■ **TASK STATEMENT**:
Only the lines that hold "carry" should be in the answer, each copied from the data below.
━━━━━━
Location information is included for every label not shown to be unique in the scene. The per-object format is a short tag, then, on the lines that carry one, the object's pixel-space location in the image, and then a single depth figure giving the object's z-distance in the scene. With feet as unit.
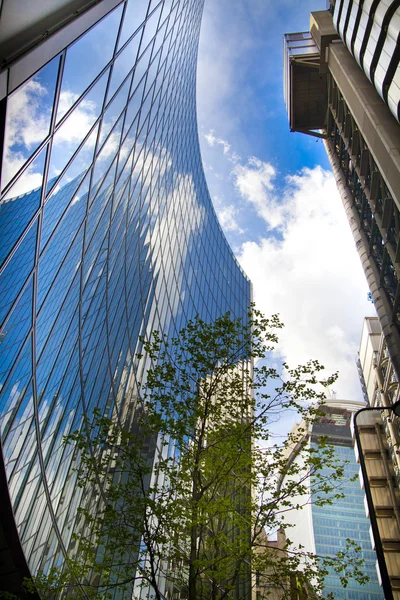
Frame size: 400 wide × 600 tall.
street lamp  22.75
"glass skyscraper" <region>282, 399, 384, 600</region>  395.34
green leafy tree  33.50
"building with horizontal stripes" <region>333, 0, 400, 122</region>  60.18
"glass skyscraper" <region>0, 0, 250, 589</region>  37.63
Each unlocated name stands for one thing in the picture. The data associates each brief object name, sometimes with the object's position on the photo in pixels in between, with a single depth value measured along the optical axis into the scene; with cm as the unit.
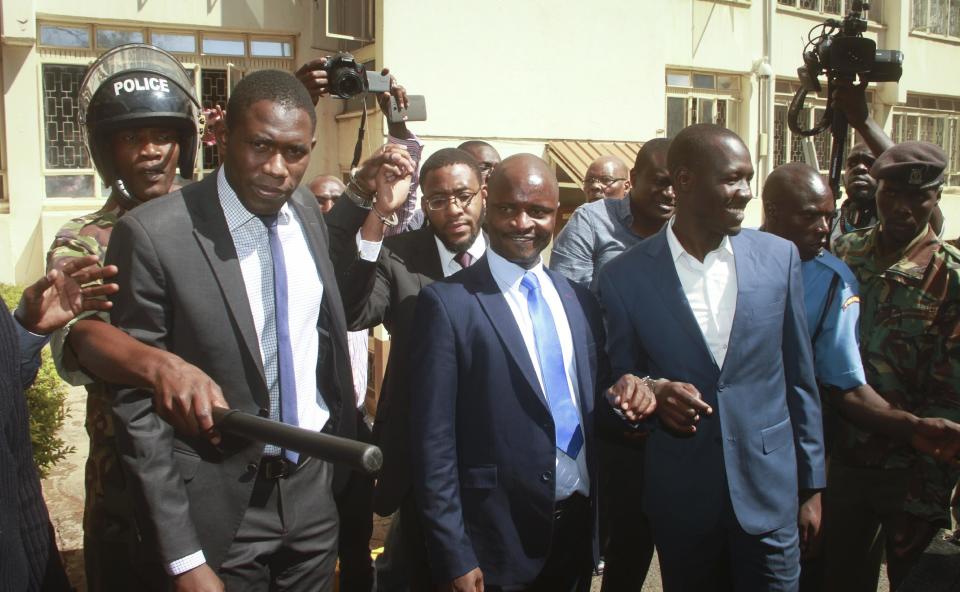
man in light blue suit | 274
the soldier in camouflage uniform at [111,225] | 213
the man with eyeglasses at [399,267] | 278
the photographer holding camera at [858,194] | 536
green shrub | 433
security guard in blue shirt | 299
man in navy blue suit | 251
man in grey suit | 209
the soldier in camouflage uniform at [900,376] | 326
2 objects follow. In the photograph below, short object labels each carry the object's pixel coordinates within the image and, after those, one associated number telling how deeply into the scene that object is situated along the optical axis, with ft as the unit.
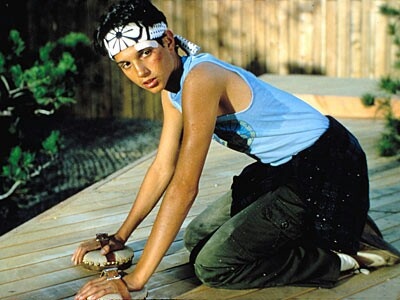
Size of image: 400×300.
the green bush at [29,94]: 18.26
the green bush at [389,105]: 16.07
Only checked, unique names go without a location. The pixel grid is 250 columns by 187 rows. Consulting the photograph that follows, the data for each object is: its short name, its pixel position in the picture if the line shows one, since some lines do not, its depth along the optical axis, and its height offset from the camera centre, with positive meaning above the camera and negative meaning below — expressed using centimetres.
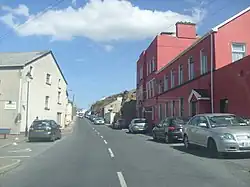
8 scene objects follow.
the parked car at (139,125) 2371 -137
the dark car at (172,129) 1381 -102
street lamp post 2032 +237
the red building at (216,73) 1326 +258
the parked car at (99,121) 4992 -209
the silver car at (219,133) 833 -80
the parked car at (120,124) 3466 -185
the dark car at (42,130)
━━━━━━
■ **PROBLEM SOLUTION**:
Location information is included for every label not shown to be unique in the scene. The per-object format is a short tag, then, on the lines that carry one, the object's pixel-space location in the image, and then a single depth figure giving the object's z-distance in the scene. With feet as unit.
2 objects follow. In the photograph below, short object labels each carry the object's pixel coordinates within the image and, after those, one associated number telling how deeply into the scene that object is situated along the optical axis, with ft as the unit.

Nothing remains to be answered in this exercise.